Consider, for example, Amoeba’s Webby Award-winning online video series, What’s In My Bag? It consists of filmed interviews available at the store’s website and on YouTube featuring musicians and celebrities who come through the door, everyone from bands like Best Coast and MSMR to Johnny Marr, Fred Armisen and Bob Odenkirk. For a few minutes, in front of the camera, they explain – as only a genuine music lover can – why they picked this CD, why this album is in their bag, why this cover art is so cool and what this song means to them.
Weinstein said the store is thinking about possibly opening the series up even more, eventually filming regular customers who come in and putting the “What’s in my bag?” question to them, too.
Bethany Cosentino, singer with Best Coast, says this is the kind of thing that makes Amoeba special.

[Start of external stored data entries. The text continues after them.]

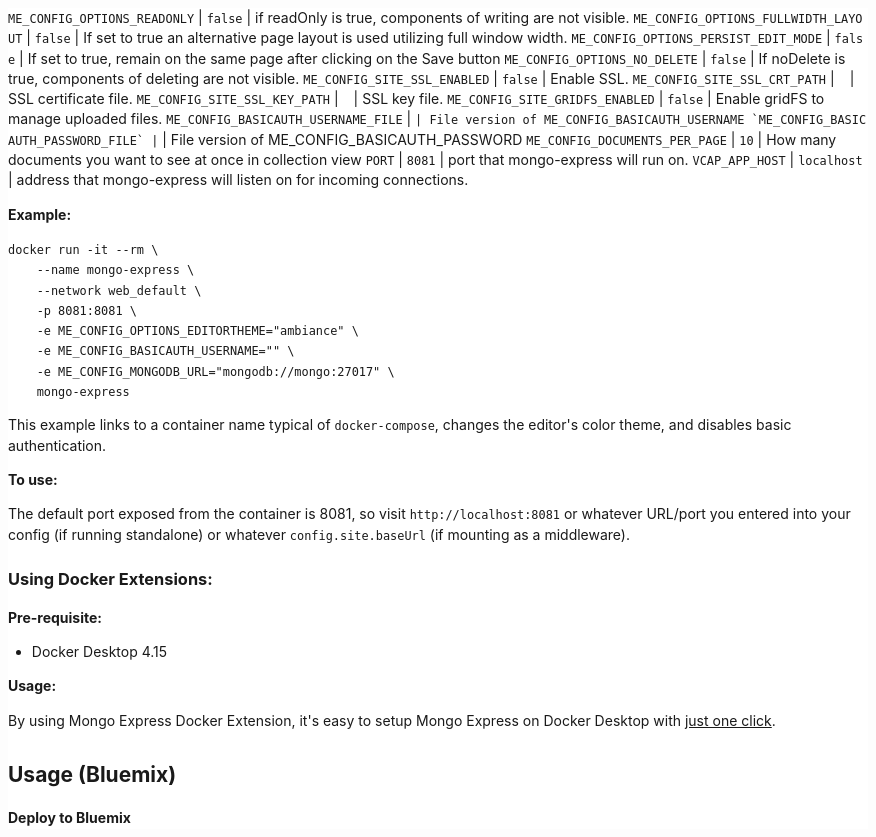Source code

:`ME_CONFIG_OPTIONS_READONLY` | `false` | if readOnly is true, components of writing are not visible.
`ME_CONFIG_OPTIONS_FULLWIDTH_LAYOUT` | `false` | If set to true an alternative page layout is used utilizing full window width.
`ME_CONFIG_OPTIONS_PERSIST_EDIT_MODE` | `false` | If set to true, remain on the same page after clicking on the Save button
`ME_CONFIG_OPTIONS_NO_DELETE` | `false` | If noDelete is true, components of deleting are not visible.
`ME_CONFIG_SITE_SSL_ENABLED` | `false` | Enable SSL.
`ME_CONFIG_SITE_SSL_CRT_PATH` | ` ` | SSL certificate file.
`ME_CONFIG_SITE_SSL_KEY_PATH` | ` ` | SSL key file.
`ME_CONFIG_SITE_GRIDFS_ENABLED` | `false` | Enable gridFS to manage uploaded files.
`ME_CONFIG_BASICAUTH_USERNAME_FILE` | `` | File version of ME_CONFIG_BASICAUTH_USERNAME
`ME_CONFIG_BASICAUTH_PASSWORD_FILE` | `` | File version of ME_CONFIG_BASICAUTH_PASSWORD
`ME_CONFIG_DOCUMENTS_PER_PAGE` | `10` | How many documents you want to see at once in collection view
`PORT` | `8081` | port that mongo-express will run on.
`VCAP_APP_HOST` | `localhost` | address that mongo-express will listen on for incoming connections.

**Example:**

    docker run -it --rm \
        --name mongo-express \
        --network web_default \
        -p 8081:8081 \
        -e ME_CONFIG_OPTIONS_EDITORTHEME="ambiance" \
        -e ME_CONFIG_BASICAUTH_USERNAME="" \
        -e ME_CONFIG_MONGODB_URL="mongodb://mongo:27017" \
        mongo-express

This example links to a container name typical of `docker-compose`, changes the editor's color theme, and disables basic authentication.

**To use:**

The default port exposed from the container is 8081, so visit `http://localhost:8081` or whatever URL/port you entered into your config (if running standalone) or whatever `config.site.baseUrl` (if mounting as a middleware).

### Using Docker Extensions:

**Pre-requisite:**

- Docker Desktop 4.15

**Usage:**

By using Mongo Express Docker Extension, it's easy to setup Mongo Express on Docker Desktop with [just one click](https://open.docker.com/extensions/marketplace?extensionId=ajeetraina/mongodb-express-docker-extension&tag=1.0).


## Usage (Bluemix)

**Deploy to Bluemix**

“Amoeba is unlike any other record store, not only in the sense that yes, they support musicians, but also it’s got that really huge record store vibe while keeping a very independent, small, hometown record store vibe very much alive,” she says. “They also employ a lot of musicians that were in touring bands and decided to get off the road, so you’re basically always in the presence of people that know what they’re talking about when it comes to music.
“I think it’s important that if you love a band and you want to support them, you go to your local record store and buy a physical copy of their album. You read the thank yous and the album credits, look at the photos in the booklet and you experience the record the way they wanted you to.”
That’s one reason Weinstein thinks vinyl is seeing a resurgence among some music fans, something also helped by the yearly international Record Store Day event, happening in America this year on 18 April.
“I really think there’s a whole generation of people fascinated with a mechanical age that they totally missed out on,” Weinstein says. “When things were made with quality and people used to sit around and listen to a record that’s curated the way the artist intended – it’s a whole different experience. A CD never quite afforded you that feeling. It never had the romance of an LP.”
One reason the selection at Amoeba’s stores seems to change from one visit to the next is because Weinstein is constantly on the road, scouring the country for rare, valuable and interesting finds. He flocks to collectors and especially estate sales, because an estate that includes a large record collection often means, he says, somebody took the time to assemble it with care over a number of years. And those records he brings back are “some of the best stuff that hits our shelves”.
Weinstein also shuffles between the stores every week or two. He stays in touch with staff and goes to employees’ shows. He also serves at the front counter and puts his art degree to use by doing some design-related work for Amoeba, including the façade for the Los Angeles store.
Amoeba co-founder Dave Prinz, Weinstein says, “has always got a bunch of folders with yellow pads, leases and legal documents. He does all the stuff I hate doing”.
Other partners own percentages of the stores. Collectively, Amoeba employs about 400 people – about 240 in Los Angeles, 100 in San Francisco and 40 in Berkeley.
“We spent some effort a few years ago trying to build a digital store,” Weinstein adds. “But we discovered we’d never get the licensing from the majors to sell downloads. We have over 1m titles we could sell, but it’s mostly indie stuff. Now, digital downloads have seen sales decline anyway, so it’s kind of too late for us to try that. So we’re focusing on our brick and mortar stores, on keeping on doing what we do well and sticking with that.
“The only thing that really cuts into our ability to do that is the cost of doing business,” he says. “That keeps going up. Our margins don’t. We get more and more pressure, but I’m not that worried about it. I think we’re institutions in each of the communities we’re in. Everyone here has such a shared love and passion for music. How many big box stores do you know that you can walk into and people know the product, love the product, care about the product? Creating a venue where people can share their love of music is all we’re ever going to really be about.”